Work instructions
1 – Translate this sentence from the blog post about the Christmas trip into Spanish: "By the 27th I was back to my usual self, and managed to get my sister, brother-in-law and Dad playing Wii tennis."
2 – According to the blog post about the Christmas trip, which train did the writer actually take up to Manchester?
3 – Quote the blog post about the Christmas trip from "I travelled back last" up to and including "went to bed.".

Source text
------------------------------------------------

I travelled back up to Manchester on the Geriatic Express. Well, it was actually the 11.15 to Piccadilly, but I think I was the youngest traveller by about 35 years. Old people on trains are even more annoying than screaming brats. The grannies spend the entire trip popping up like mearcats everytime we approach a station, trying to see if someone has moved their suitcases from the luggage rack. They moan and whinge across the aisle to each other: 'Isn't this train crowded!', 'trains weren't like this in my day', 'ooh, it looks like it might be raining in Reading, I wonder what it's like in Oxford?', 'I'm 76 you know'. Then the have the audacity to expect someone to help them with the twelve suitcases they each decided to bring with them. I should be tolerant I suppose, I'll be old one day....

...I'm sure I would have been a little bit more sympathetic if it wasn't for the bout of flu I was developing. I could feel it getting steadily worse as the journey went on. Squashed into my seat by Mrs Doubtfire didn't help, nor did the overpowering smell of lavender and mothballs but by the time I got to my destination I was officially sick. It didn't pass until towards the end of Boxing Day, so most of my Christmas break was spent sniffing Olbas Oil tissues and sneezing.

By the 27th I was back to my usual self, and managed to get my sister, brother-in-law and Dad playing Wii tennis. In one heated match between myself and my sister I received a blow to my right elbow caused by a viscious back-hand shot. My first Wii injury. Probably serves me right for implying she boxes like she's ringing a set of handbells.

I travelled back last night by car, thanks to Gibson's taxi service. Heavy traffic, cold winds, local radio stations, but nothing too exciting. After rustling up a meat pie, chips and peas supper for us both I went to bed.

------------------------------------------------

[Chart interpretation exercises]
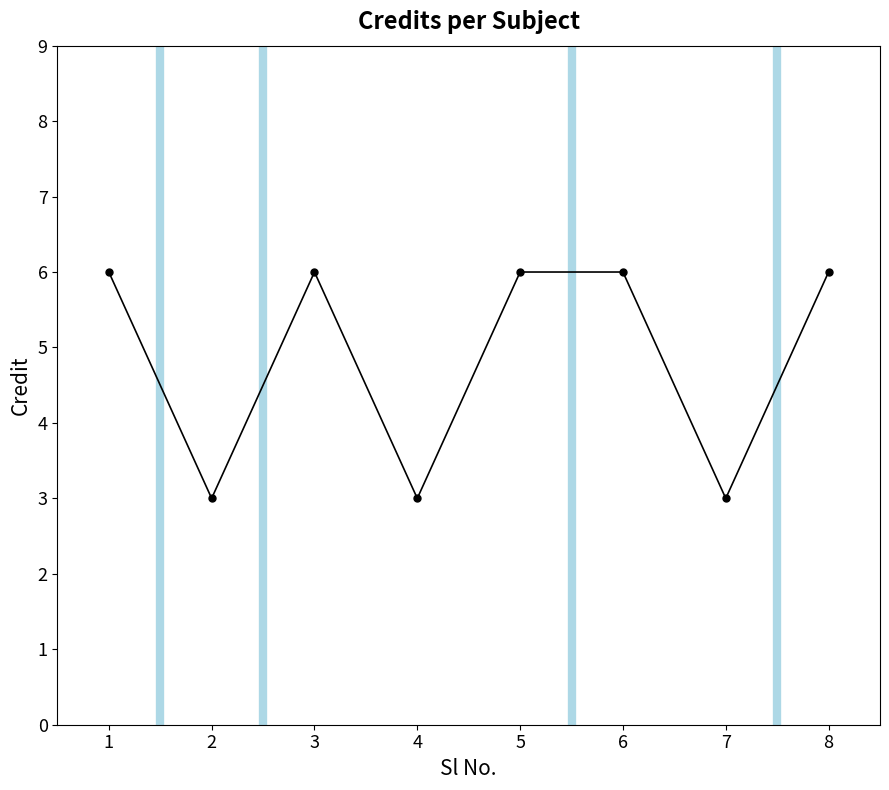

True or false: there are more than 2 points higher than both neighbors.

False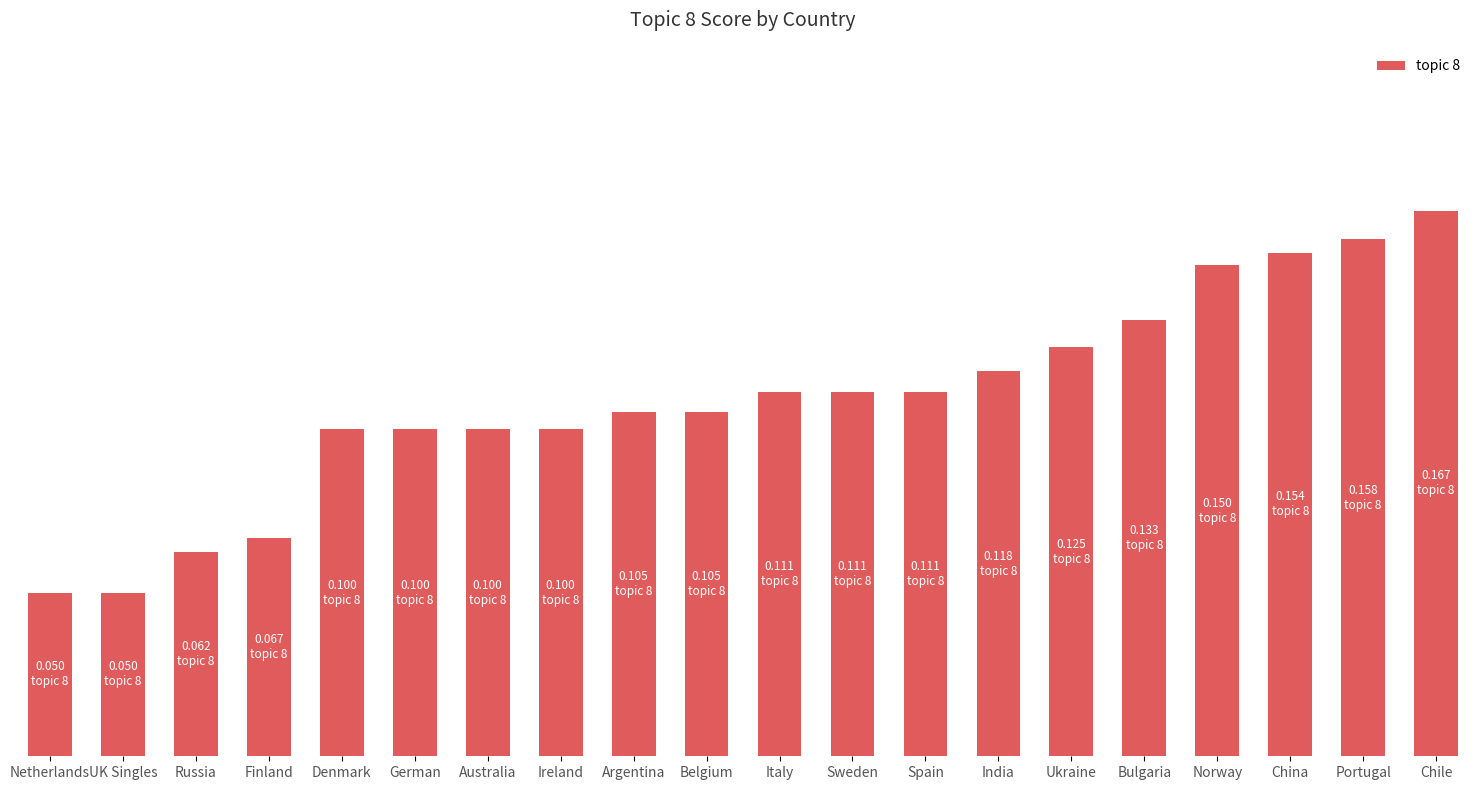

What is the sum of the values at Chile and Sweden?

0.3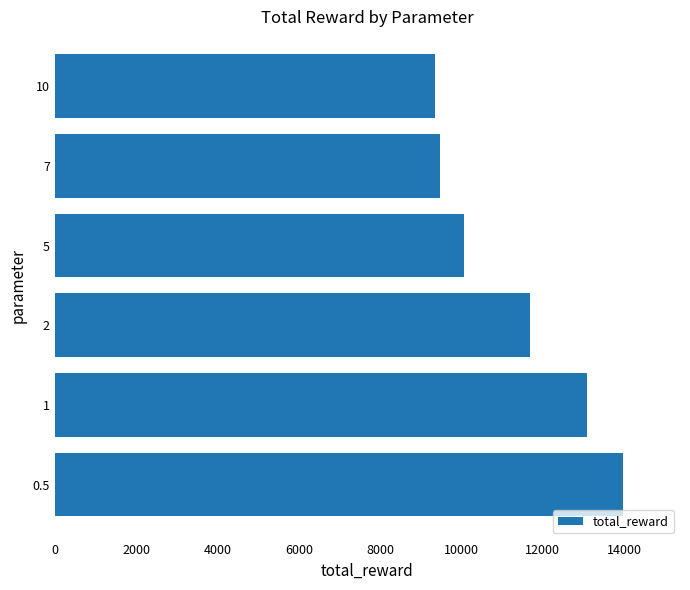

The value at 1 is 4078. True or false?

False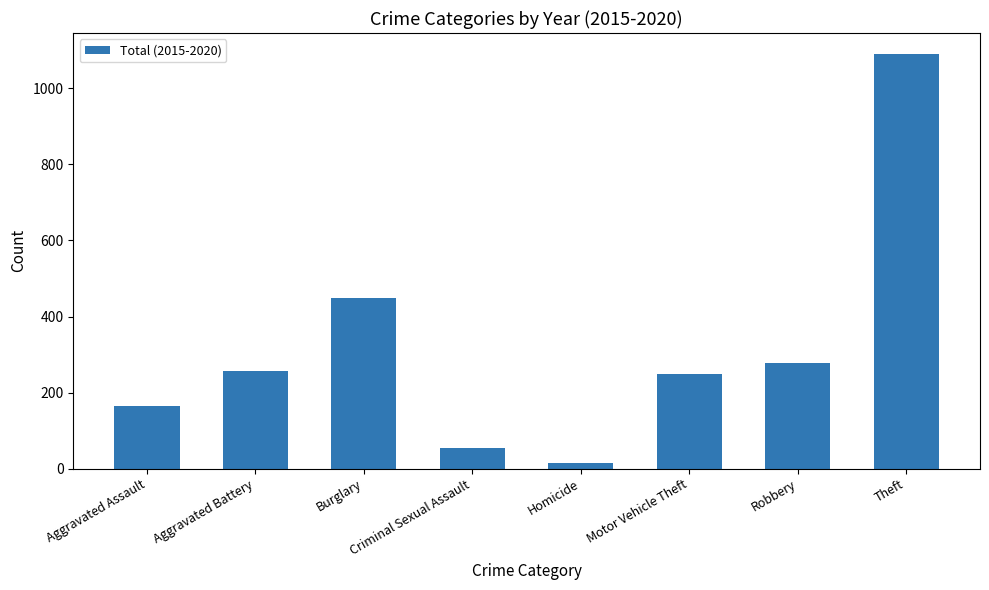

How many data points are less than 256?

4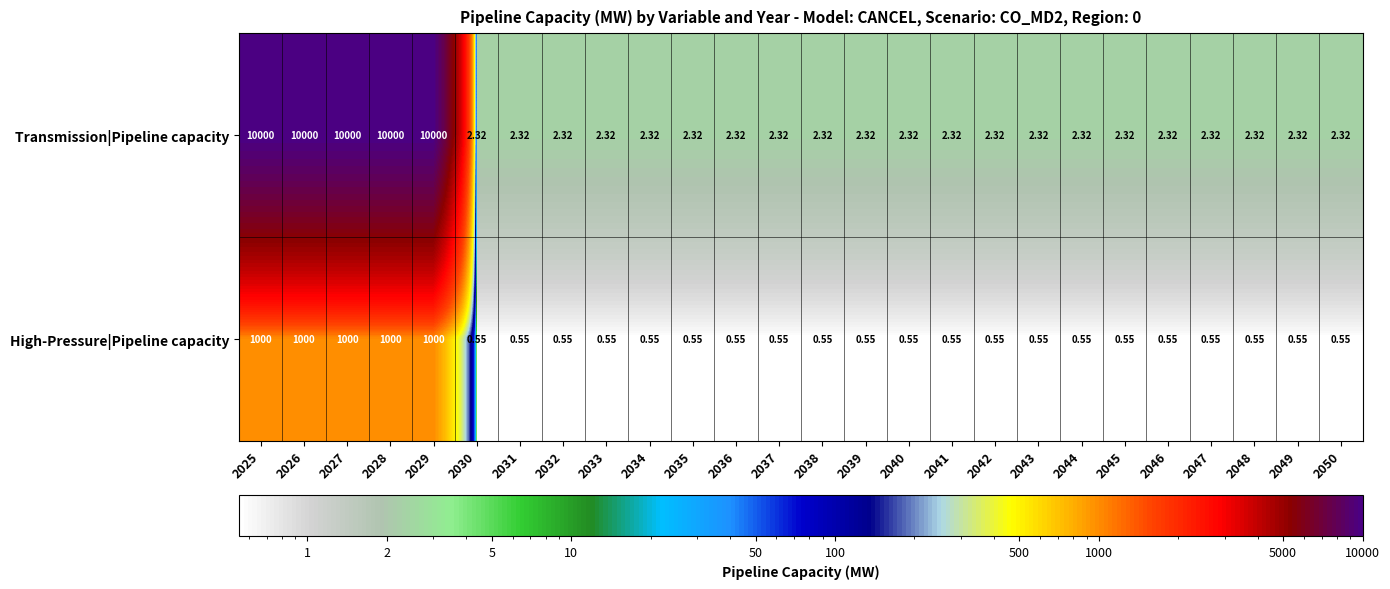

Is the value of Transmission|Pipeline capacity at 2027 greater than the value of High-Pressure|Pipeline capacity at 2036?

Yes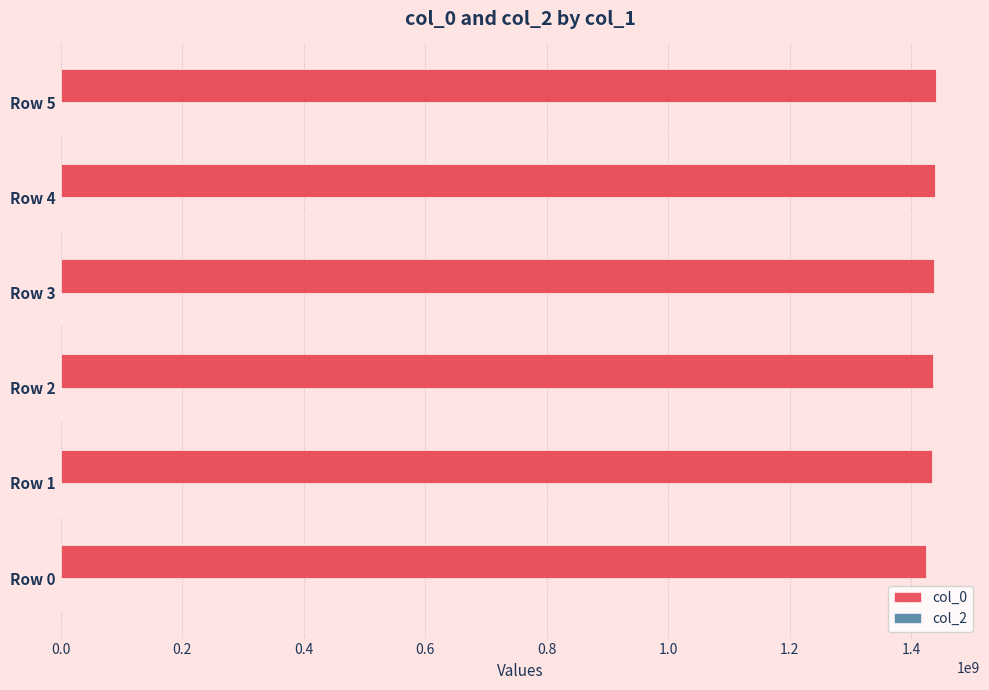

What is the average value?

1435321618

------------------------------------------------

Answers
1 – Para el día 27 ya me encontraba como siempre y logré que mi hermana, mi cuñado y mi padre jugaran al tenis de la Wii.

2 – The 11.15 to Piccadilly.

3 –
I travelled back last night by car, thanks to Gibson's taxi service. Heavy traffic, cold winds, local radio stations, but nothing too exciting. After rustling up a meat pie, chips and peas supper for us both I went to bed.